No exclusion, no exceptions
One of the advantages of creating kaalam in Europe is we are not bound by exclusion laws that apply in places like the US. We have planetary focus and design for billions of users. If you happen to be born in Iran, Cuba, Syria, North Korea, Sudan, Crimea or wherever, you are just as welcome as anybody else.
First bootstrapping, then funding
There is no substitute for doing.
We believe in doing it the right way: First proving that we can become a player capable of achieving major advances in AI and then raising money.
We want others to respect us for the same thing we respect others: delivering amazing technology. We definitely believe in meritocracy, we need help, we want to find people that believe in the idea enough to invest their time just for the sake of making it happen.
Premature funding, especially by incumbents, typically ends up replicating the incumbent's hierarchy. In such scenarios, budget ownership replaces vision and ladder climbing skills replace merit. Of course, we would accept funding that does not imply diverging from our strategic goals. It's just that we cannot condition building Jazz to funding. We came this far without money, money would buy us time to advance faster, just that. A community is a collaborative contribution of time, which is money. Somehow, crowd collaboration and crowdfunding look like a better option for now. And building a community is the way to healthy growth. In early stages, premature business plans just to make the project suitable for VC, or accepting "money vs. product" imbalance, since the product is not yet assessed as it should be, could end up frustrating the whole idea.
Just to clarify: This is compatible with crowdfunding Jazz-based products. Raising donations and crowdfunding to make products happen by committing full time dedication of coders is part of the strategy.
And again, not too early! We definitely look forward to build alliances with major players. We believe in going through a period of austerity that self-selects the team, builds the product and earns respect for the vision.

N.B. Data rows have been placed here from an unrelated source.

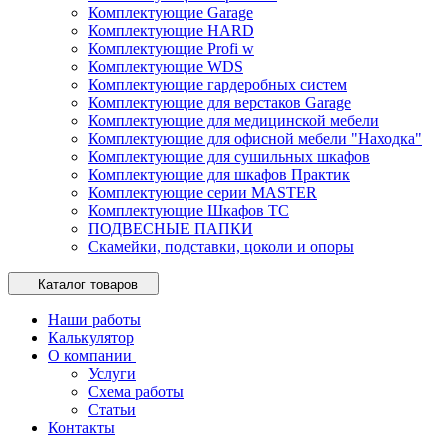
Комплектующие Garage
Комплектующие HARD
Комплектующие Profi w
Комплектующие WDS
Комплектующие гардеробных систем
Комплектующие для верстаков Garage
Комплектующие для медицинской мебели
Комплектующие для офисной мебели "Находка"
Комплектующие для сушильных шкафов
Комплектующие для шкафов Практик
Комплектующие серии MASTER
Комплектующие Шкафов ТС
ПОДВЕСНЫЕ ПАПКИ
Скамейки, подставки, цоколи и опоры
Каталог товаров
Наши работы
Калькулятор
О компании
Услуги
Схема работы
Статьи
Контакты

After that, alliances should be built, not for money, based on goals.
Epilogue
A thoughtful quote from the admired Demis Hassabis, offering a cautionary reminder about the dangers of self-delusion in pursuit of visionary ideas.
Just because you passionately believe in it, that does not make it a good idea
“The interesting balance you have to get right as an entrepreneur is you have to have a healthy disregard for what other people are saying, in the sense that if everyone is saying it is a good idea, it is probably too late. You are certainly not five years ahead of your time, you may be two years behind. The key thing is, how do you not be delusional as well. You can easily just go: I am not going to listen to any negative feedback. Just because you passionately believe in it, that does not make it a good idea. ... Actually, you can get self-delusional thinking, you can over-inspire people to the point they are not thinking rationally about what they can actually achieve in a certain amount of time."
Demis Hassabis, CEO and co-founder of DeepMind.